恋に臆病な私と恋を知らなかった御曹司の距離が、ゼロになるまで【完】
 後日、二人は充輝の実家を訪れた。

 都心から少し離れた高台に建つその家の門をくぐった瞬間、来海は無意識に背筋を伸ばしていた。

「……緊張、するよね。けど大丈夫。父さんはあれだけど、母さんは厳しくもないからさ」
「……うん」

 隣を歩く充輝は来海を気遣いながら玄関の扉を開けた。

「ただいま」

 その声に応えるように、奥から柔らかな足音が近づいてくる。

「おかえりなさい、充輝」

 現れたのは充輝の母親で、穏やかな微笑みを浮かべながら二人を出迎えた。

 充輝は「厳しくない」と言っていたものの、どこか近寄りがたい人を思い描いていた来海は一瞬きょとんとした後、慌てて頭を下げる。

「は、初めまして! 向坂 来海と申します」
「ご丁寧にどうも。とりあえず、上がってください」
「はい、お邪魔します」

 リビングに通され、既にソファーに座る父親も交えて四人で向かい合う形で腰を下ろす。

 大きな窓からは柔らかな午後の光が差し込み、室内には静かな安らぎが満ちていた。

 充輝が一度来海の方を見て小さく頷くと、充輝の方から結婚する旨を話していく。

 それを聞いた母親は静かに頷いた後で、瞳に涙を浮かべながら口を開いた。

「……主人と充輝が色々と揉めていたことは分かっていたのよ。ただ、会社のことは私が口出し出来ることじゃないから言えなかったのだけど…………結婚についてはね……ずっと心配していたのよ。勿論、政略結婚が悪い訳じゃないけれど、想い人がいるのなら、話は別。それに、自分の大切な息子には……好きだと思える人と幸せになって欲しいって思っていたから、こうして結婚の報告を聞くことが出来て……本当に……良かったわ……」

 震える声でそう語りながら、母親は何度も頷いた。

 その姿に、来海の胸もじんわりと熱くなり、隣な座る充輝はほんの少しだけ視線を伏せた。

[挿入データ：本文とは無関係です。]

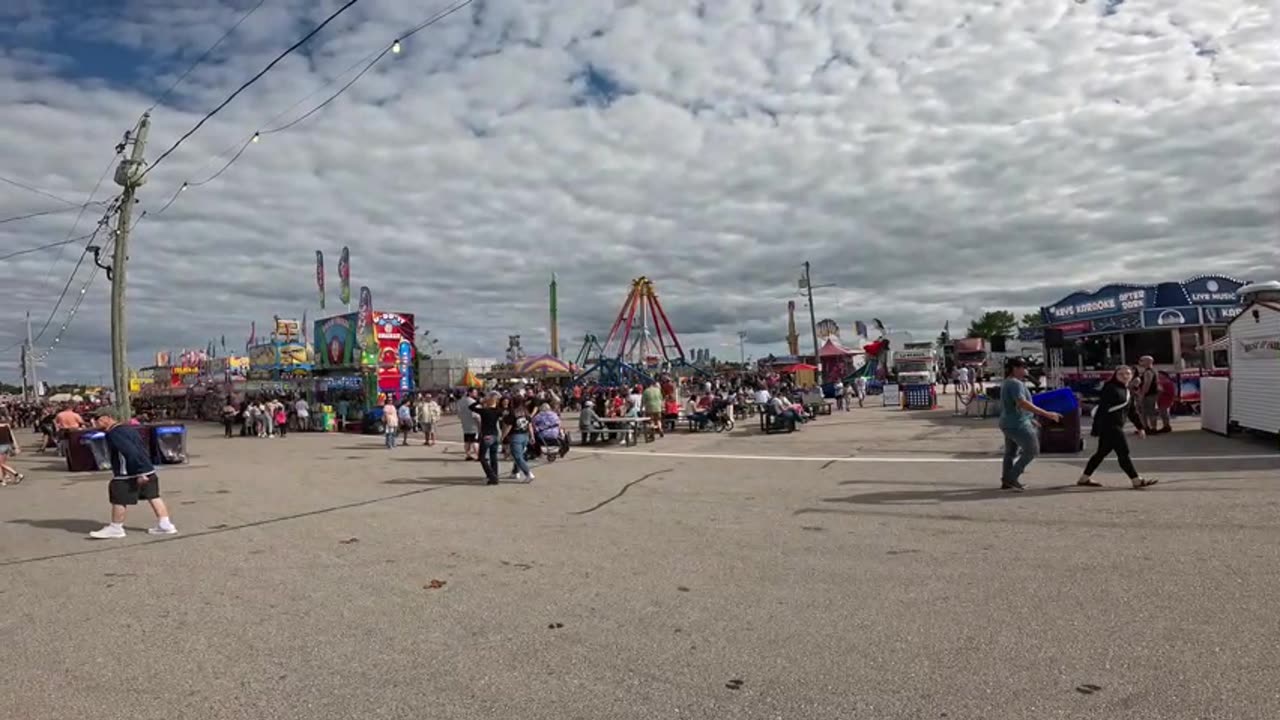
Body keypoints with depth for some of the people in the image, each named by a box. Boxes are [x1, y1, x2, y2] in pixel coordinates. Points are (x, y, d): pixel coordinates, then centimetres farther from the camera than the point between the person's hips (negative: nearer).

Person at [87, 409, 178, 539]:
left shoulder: (114, 434, -16)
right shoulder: (128, 428, 14)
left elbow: (131, 452, -25)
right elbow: (143, 447, 18)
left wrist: (139, 473, -24)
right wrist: (144, 468, 22)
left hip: (128, 474, -10)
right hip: (148, 470, 10)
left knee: (118, 500, 5)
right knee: (153, 496, 10)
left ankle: (115, 528, 19)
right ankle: (165, 525, 11)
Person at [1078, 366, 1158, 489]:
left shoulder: (1128, 391, 19)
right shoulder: (1110, 388, -11)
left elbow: (1132, 411, 26)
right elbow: (1102, 408, -18)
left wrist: (1140, 427, 22)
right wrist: (1096, 428, -23)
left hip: (1117, 426, 10)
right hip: (1108, 425, -10)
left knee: (1102, 452, 14)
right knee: (1123, 452, -6)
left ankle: (1084, 478, 21)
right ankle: (1137, 480, 0)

 一方で、二人の向かいに座る父親は、暫くの間何も言わずにいたが、やがて深く息を吐くと、

「……その節は、色々と、すまなかった…………」

 改めて謝罪の言葉を口にしてから真っ直ぐに来海を見る。

「……来海さん、貴方には沢山、嫌な思いをさせて申し訳なかった。これからも息子のことを、宜しく頼みます」

 その言葉に来海は笑顔を浮かべ、

「あの時のことは、本当にもう気にしていません。結婚をお許し下さって、ありがとうございました。充輝さんを支えていけるよう、精一杯頑張ります」

 しっかりとした声でそう答えて深く頭を下げたのだった。